[Assigned task] Restate word for word the lines of the data below, from the first through the one that has "Dieser Unterabschnitt kann".

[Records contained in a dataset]

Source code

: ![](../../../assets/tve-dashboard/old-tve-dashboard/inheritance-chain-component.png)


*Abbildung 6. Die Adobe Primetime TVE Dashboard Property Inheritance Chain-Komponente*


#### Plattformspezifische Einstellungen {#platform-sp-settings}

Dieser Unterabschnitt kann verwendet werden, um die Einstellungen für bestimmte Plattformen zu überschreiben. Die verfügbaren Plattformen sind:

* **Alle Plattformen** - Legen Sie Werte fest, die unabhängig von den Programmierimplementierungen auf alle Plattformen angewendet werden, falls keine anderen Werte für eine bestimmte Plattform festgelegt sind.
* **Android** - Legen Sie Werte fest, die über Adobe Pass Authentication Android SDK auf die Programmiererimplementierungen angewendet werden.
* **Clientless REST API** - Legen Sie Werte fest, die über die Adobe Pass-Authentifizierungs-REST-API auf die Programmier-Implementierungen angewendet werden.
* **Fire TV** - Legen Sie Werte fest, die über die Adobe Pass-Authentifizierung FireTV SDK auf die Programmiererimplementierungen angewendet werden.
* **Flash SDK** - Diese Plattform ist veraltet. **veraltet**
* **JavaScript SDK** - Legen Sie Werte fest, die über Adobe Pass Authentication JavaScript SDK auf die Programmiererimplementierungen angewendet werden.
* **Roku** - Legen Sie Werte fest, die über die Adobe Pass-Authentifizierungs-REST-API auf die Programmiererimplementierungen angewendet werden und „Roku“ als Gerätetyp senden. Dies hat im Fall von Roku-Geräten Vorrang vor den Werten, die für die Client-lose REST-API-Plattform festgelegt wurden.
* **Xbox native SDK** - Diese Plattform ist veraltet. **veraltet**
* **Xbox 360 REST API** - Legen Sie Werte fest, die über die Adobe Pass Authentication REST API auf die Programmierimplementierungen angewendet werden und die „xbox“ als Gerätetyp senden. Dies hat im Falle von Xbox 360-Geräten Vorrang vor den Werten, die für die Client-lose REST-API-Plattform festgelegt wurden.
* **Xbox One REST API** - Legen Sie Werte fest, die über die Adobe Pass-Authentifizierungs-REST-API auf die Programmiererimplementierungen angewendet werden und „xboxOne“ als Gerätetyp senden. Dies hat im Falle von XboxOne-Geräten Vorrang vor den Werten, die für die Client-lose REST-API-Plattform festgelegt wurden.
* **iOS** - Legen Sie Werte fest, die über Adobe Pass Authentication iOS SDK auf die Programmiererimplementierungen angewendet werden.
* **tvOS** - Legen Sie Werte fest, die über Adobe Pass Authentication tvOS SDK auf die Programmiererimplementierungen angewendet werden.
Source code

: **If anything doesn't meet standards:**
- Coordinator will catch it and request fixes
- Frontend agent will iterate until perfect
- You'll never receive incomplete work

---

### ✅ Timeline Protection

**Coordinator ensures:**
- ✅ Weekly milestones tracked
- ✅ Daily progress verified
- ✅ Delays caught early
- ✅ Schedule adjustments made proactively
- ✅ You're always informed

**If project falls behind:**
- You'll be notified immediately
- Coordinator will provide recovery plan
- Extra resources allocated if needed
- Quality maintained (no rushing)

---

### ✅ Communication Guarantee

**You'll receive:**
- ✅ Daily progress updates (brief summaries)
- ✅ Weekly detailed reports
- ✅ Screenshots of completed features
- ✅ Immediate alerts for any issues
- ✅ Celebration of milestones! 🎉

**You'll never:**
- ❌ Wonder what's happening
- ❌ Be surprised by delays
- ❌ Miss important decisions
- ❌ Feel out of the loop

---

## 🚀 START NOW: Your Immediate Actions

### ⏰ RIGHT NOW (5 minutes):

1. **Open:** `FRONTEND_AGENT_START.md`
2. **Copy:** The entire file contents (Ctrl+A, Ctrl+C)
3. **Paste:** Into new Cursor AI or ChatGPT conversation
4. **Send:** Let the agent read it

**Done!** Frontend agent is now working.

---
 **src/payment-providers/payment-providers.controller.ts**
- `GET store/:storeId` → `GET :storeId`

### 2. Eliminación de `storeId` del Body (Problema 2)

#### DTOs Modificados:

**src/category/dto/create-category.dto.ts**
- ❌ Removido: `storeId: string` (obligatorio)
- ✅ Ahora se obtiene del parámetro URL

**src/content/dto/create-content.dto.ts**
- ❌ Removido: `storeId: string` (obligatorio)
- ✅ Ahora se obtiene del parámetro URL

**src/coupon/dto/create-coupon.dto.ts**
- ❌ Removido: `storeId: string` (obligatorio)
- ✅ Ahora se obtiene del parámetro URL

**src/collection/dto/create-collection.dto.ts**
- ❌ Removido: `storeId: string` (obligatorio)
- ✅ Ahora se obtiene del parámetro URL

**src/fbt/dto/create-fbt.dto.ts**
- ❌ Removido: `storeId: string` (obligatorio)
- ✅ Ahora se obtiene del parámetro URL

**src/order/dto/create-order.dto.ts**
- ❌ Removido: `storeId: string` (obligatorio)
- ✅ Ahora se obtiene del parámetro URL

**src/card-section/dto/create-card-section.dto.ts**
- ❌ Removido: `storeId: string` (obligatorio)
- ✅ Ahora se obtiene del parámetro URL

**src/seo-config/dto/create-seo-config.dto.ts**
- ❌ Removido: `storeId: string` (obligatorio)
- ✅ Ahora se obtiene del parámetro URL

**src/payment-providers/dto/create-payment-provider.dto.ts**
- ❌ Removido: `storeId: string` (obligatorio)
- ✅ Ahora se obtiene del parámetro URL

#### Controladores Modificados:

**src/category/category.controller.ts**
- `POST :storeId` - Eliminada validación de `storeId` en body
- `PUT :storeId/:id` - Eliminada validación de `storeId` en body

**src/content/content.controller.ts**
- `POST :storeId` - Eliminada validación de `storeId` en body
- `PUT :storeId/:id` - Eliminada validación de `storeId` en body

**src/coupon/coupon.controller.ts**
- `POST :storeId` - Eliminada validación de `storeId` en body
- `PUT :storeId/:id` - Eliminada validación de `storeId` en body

[Response for this exercise]
Source code

: ![](../../../assets/tve-dashboard/old-tve-dashboard/inheritance-chain-component.png)


*Abbildung 6. Die Adobe Primetime TVE Dashboard Property Inheritance Chain-Komponente*


#### Plattformspezifische Einstellungen {#platform-sp-settings}

Dieser Unterabschnitt kann verwendet werden, um die Einstellungen für bestimmte Plattformen zu überschreiben. Die verfügbaren Plattformen sind:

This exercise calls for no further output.